Le juge Salifou Nébié |
Interview de Moussa Stéphane Sory, secrétaire général du Syndicat
autonome des magistrats du Burkina à propos de l’assassinat du juge Salifou
Nébié, membre du Conseil constitutionnel (extrait).
Samedi 24
mai 2014, le corps sans vie du magistrat de grade exceptionnel, membre du
Conseil constitutionnel, Salifou Nébié a été découvert sur la route
départementale n° 39 (route de Saponé). La tragique nouvelle s’est aussitôt
répandue comme une traînée de poudre. Depuis on se perd en
conjectures sur les circonstances dans lesquelles le grand juge a trouvé la
mort ainsi que sur le mobile du crime ; chacun y va de son
commentaire. Quelques jours plus tard, le procureur général près la
Cour d’appel de Ouagadougou déclara qu’il s’agissait bel et bien d’un homicide
volontaire. Dans un contexte politique de plus en plus tendu, marqué par le
débat autour d’un projet de référendum pour réviser l’article 37 de la
Constitution voulu par le pouvoir mais rejeté avec force par l’opposition
unanime ainsi que par une large majorité de l’opinion nationale, il était impossible
qu’on ne soupçonne pas un lien de cause à effet entre la situation politique
actuelle et ce crime, d’autant plus que le Conseil constitutionnel pourrait avoir
son mot à dire sur cette affaire qui divise la classe politique. Par qui et
pourquoi le juge Nébié a-t-il été tué ? Pourquoi tant de lenteur, de
négligences et d’amateurisme dans la conduite de cette enquête ? Dans cet
entretien exclusif qu’il a accordé à L’Observateur
paalga le lundi 2 juin 2014, sans rien affirmer, le secrétaire général du
Syndicat autonome des magistrats du Burkina fait part de ses interrogations,
ses doutes et ses craintes face à l’apparente indifférence du pouvoir vis-à-vis
d’un crime atroce dont la victime est l’un des plus hauts magistrats du pays.
Ayant été parmi les premiers à vous y rendre, pouvez-vous nous présenter la
scène du meurtre ?
• J’ai
personnellement été informé de la mort du juge Nébié aux environs de 20h-21h.
On m’a laissé penser qu’il est décédé par suite d’accident. Je me suis
immédiatement transporté sur les lieux en compagnie de trois autres camarades.

Données d'analyse de graphiques
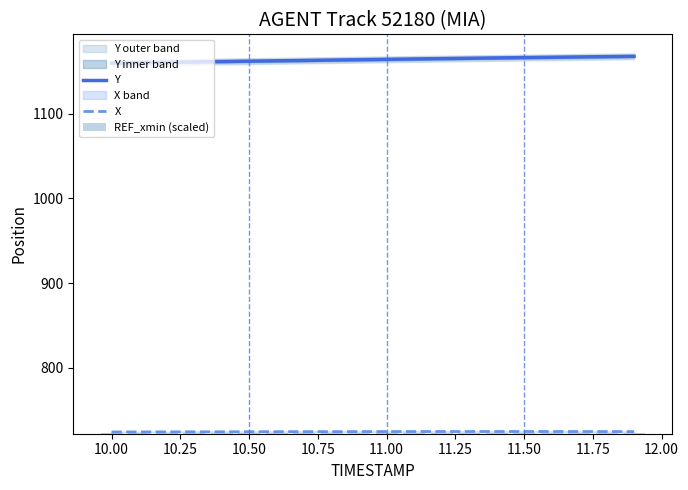

Does the chart contain stacked bars?

No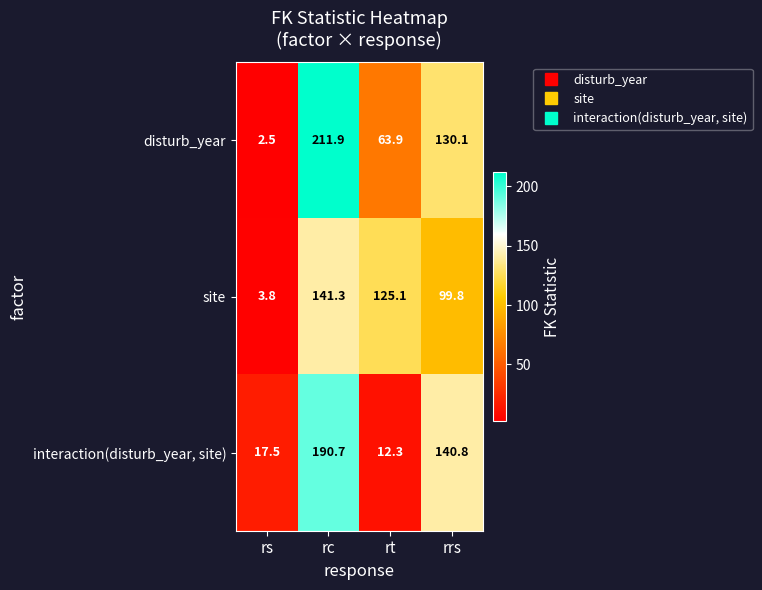

What is the maximum value shown in the chart?

211.9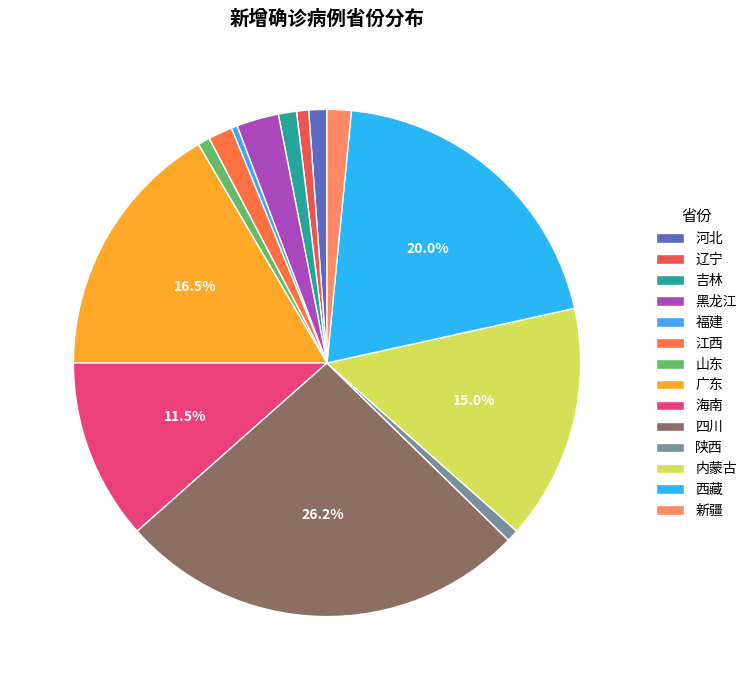

Is 广东 the majority of the pie?

No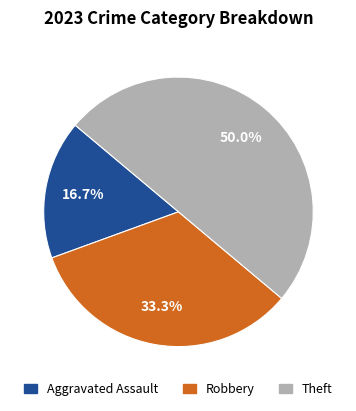

How many slices are in this pie chart?

3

CONSIGNE
Pouvez-vous poursuivre l'entretien sur l'assassinat du juge Salifou Nébié à partir de sa dernière phrase ? Ces données n'ont aucun lien avec le texte.

RÉPONSE
Dans nos têtes, on y allait pour constater un accident. Mais une fois sur les
lieux, nous avons été émus de constater que les choses telles qu’elles se
présentaient n’avaient rien à voir avec un accident ordinaire de la
circulation. Le véhicule était garé à environ 200 mètres du corps au
bas-côté droit de la chaussée sans aucune trace de collision avec un arbre ou
avec une personne. Les vitres côté chauffeur étaient légèrement abaissées
et une des vitres arrières également.
Quand on
constate la manière dont le véhicule était stationné, on se rend compte
que le chauffeur a tenté à un moment donné de quitter la chaussée, mais n’a pu
le faire, et le véhicule est revenu à reculons puisqu’on voyait des traces de
pneus. Plus loin derrière où le corps se trouvait, on a vu quelques
indices. Une des lentilles des lunettes était sortie du cadre et la monture
droite tordue. Le défunt était couché sur la nuque avec les yeux tuméfiés, ce
qui laisse penser que les yeux ont été crevés puisque du sang en coulait. Voilà
grosso modo comment se présentait la scène du crime.
Où en est-on exactement avec cette affaire d’autopsie ?
• C’est
votre organe qui a été le premier à donner l’information sur cette
autopsie. On nous a laissé entendre qu’il n’y avait pas de kit pour le
faire. Tout le monde en était surpris.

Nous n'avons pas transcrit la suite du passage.